В Греции слово «тими» означает честь, которая считалась главной ценностью в греческих деревнях. Под честью в Греции часто понимают безграничную щедрость и полное пренебрежение к вопросам цены и к расчетам. Вместе с тем это же слово означает «цена» — например, цена фунта помидоров{168}.
Слово «кризис» дословно означает «перекресток»: место, в котором можно выбрать один из двух разных путей. В кризисе понятия чести плохо то, что выйти из него нельзя. Честь — это готовность уплатить свои денежные долги? Или же она означает, что человек не считает, что денежные долги на самом деле так важны? По-видимому, и то и другое.
Вопрос еще и в том, что именно люди чести считают по-настоящему важным.

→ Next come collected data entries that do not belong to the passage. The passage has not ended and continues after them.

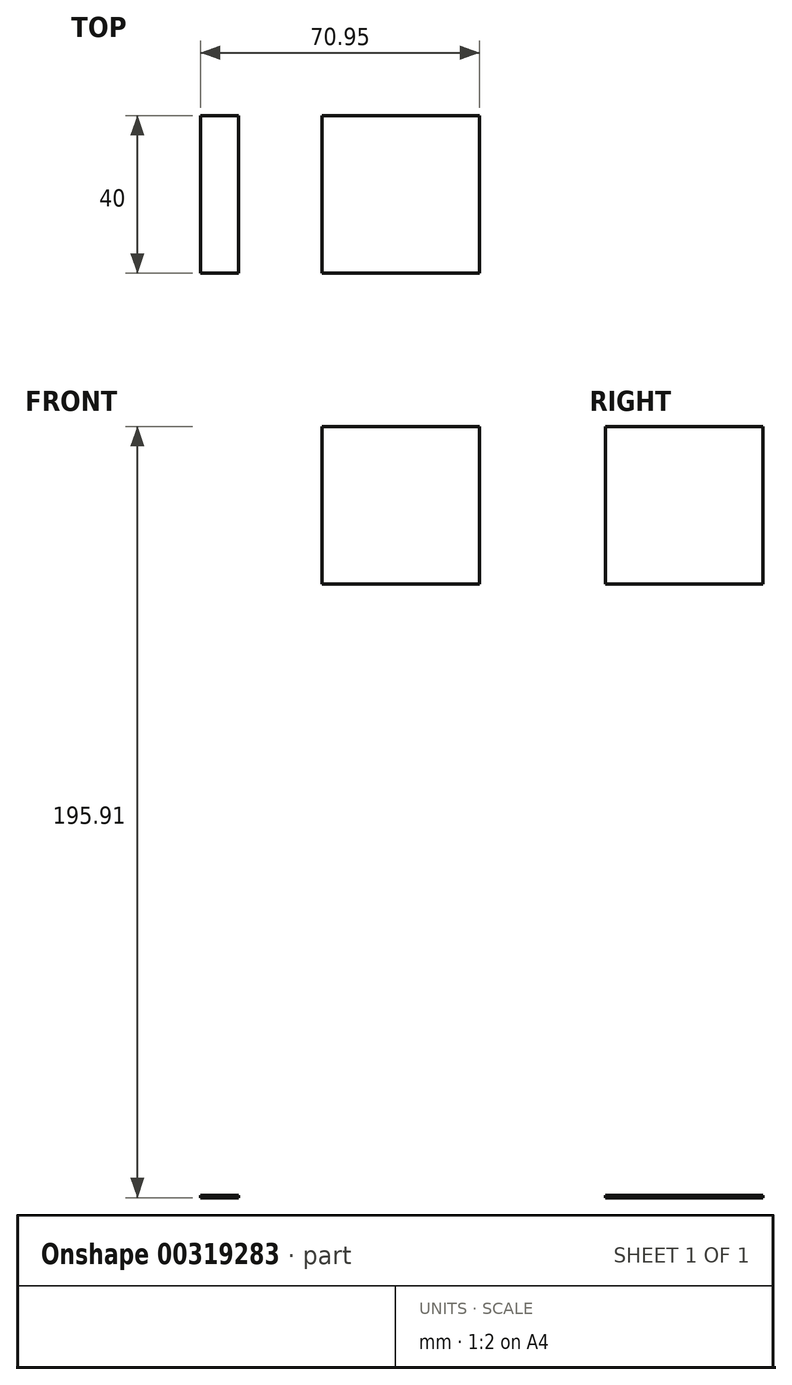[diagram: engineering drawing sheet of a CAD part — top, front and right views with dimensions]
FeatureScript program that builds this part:
annotation { "Feature Type Name" : "Feature", "Feature Type Description" : "" }
export const myFeature = defineFeature(function(context is Context, id is Id, definition is map)
    precondition{}
    {
        {
            var Q0;
            Q0=qCreatedBy(makeId("Front.planeOp"),FACE);
            var sketch = newSketch(context, id + "F0", { "sketchPlane" : qUnion([Q0])});
            skLineSegment(sketch, "E0.bottom", {"start": v(-21.31, -155.91) * mm, "end": v(-30.95, -155.91) * mm});
            skLineSegment(sketch, "E0.top", {"start": v(-21.31, -155.33) * mm, "end": v(-30.95, -155.33) * mm});
            skLineSegment(sketch, "E0.left", {"start": v(-21.31, -155.91) * mm, "end": v(-21.31, -155.33) * mm});
            skLineSegment(sketch, "E0.right", {"start": v(-30.95, -155.91) * mm, "end": v(-30.95, -155.33) * mm});
            skLineSegment(sketch, "E1.bottom", {"start": v(0, 0) * mm, "end": v(40, 0) * mm});
            skLineSegment(sketch, "E1.top", {"start": v(0, 40) * mm, "end": v(40, 40) * mm});
            skLineSegment(sketch, "E1.left", {"start": v(0, 0) * mm, "end": v(0, 40) * mm});
            skLineSegment(sketch, "E1.right", {"start": v(40, 0) * mm, "end": v(40, 40) * mm});
            skSolve(sketch);
        }
        {
            var Q0;
            Q0 = qSketchRegion(id + "F0", true);
            extrude(context, id + "F1", {"entities" : qUnion([Q0]), "depth" : 40 * mm});
        }
    });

Когда мы размышляем о чувстве чести обитателя средиземноморской деревни, то думаем прежде всего не о легкомысленном отношении к деньгам, а о его настоящей одержимости девственностью до брака. Мужская честь основана даже не столько на способности мужчины защитить своих женщин, сколько на способности защитить их сексуальную репутацию, ответить на любой намек на непристойное поведение матери, жены, сестры или дочери так, как если бы речь шла о прямом физическом нападении на него самого. Это стереотип, но он отчасти оправдан. Один историк, который изучал полицейские отчеты XIX века о поножовщине, составлявшиеся на протяжении пятидесяти лет в Ионии, обнаружил, что практически всякий раз драки начинались тогда, когда один мужчина публично намекал, что жена или сестра другого — шлюха{169}.[210]
Так чем обусловлена эта неожиданная одержимость сексуальной собственностью? Это не похоже на то, что имело место в Уэльсе или Ирландии. Там самым большим унижением было, когда вашу сестру или дочь заставляли стирать чужое белье. Почему распространение денег и рынков вызывало у стольких мужчин такую тревогу относительно секса?[211]
Это сложный вопрос, но, по крайней мере, можно представить, почему переход от человеческой экономики к торговой может вызывать некоторые нравственные дилеммы. Что происходит, например, когда деньгами, которые прежде использовались для устройства браков и улаживания вопросов чести, начинают оплачивать услуги проституток?
Как мы увидим, есть основания полагать, что именно в таких нравственных кризисах можно обнаружить истоки не только наших нынешних представлений о чести, но и самого патриархата, по крайней мере в его более специфическом библейском понимании: власть отцов семейств, запечатленная в образе суровых бородатых мужчин в длинных одеяниях, которые не спускают глаз со своих жен и дочерей, изолированных от внешнего мира, в то время как их сыновья пристально следят за их стадами, — все это нам знакомо по книге Бытия[212]. Читатели Библии всегда считали, что во всем этом было что-то первобытное; что так всегда себя вели люди, жившие в пустыне, а значит, так должны были себя вести и первые обитатели Ближнего Востока. Именно поэтому шумерские тексты, переведенные в первой половине XX века, шокировали исследователей.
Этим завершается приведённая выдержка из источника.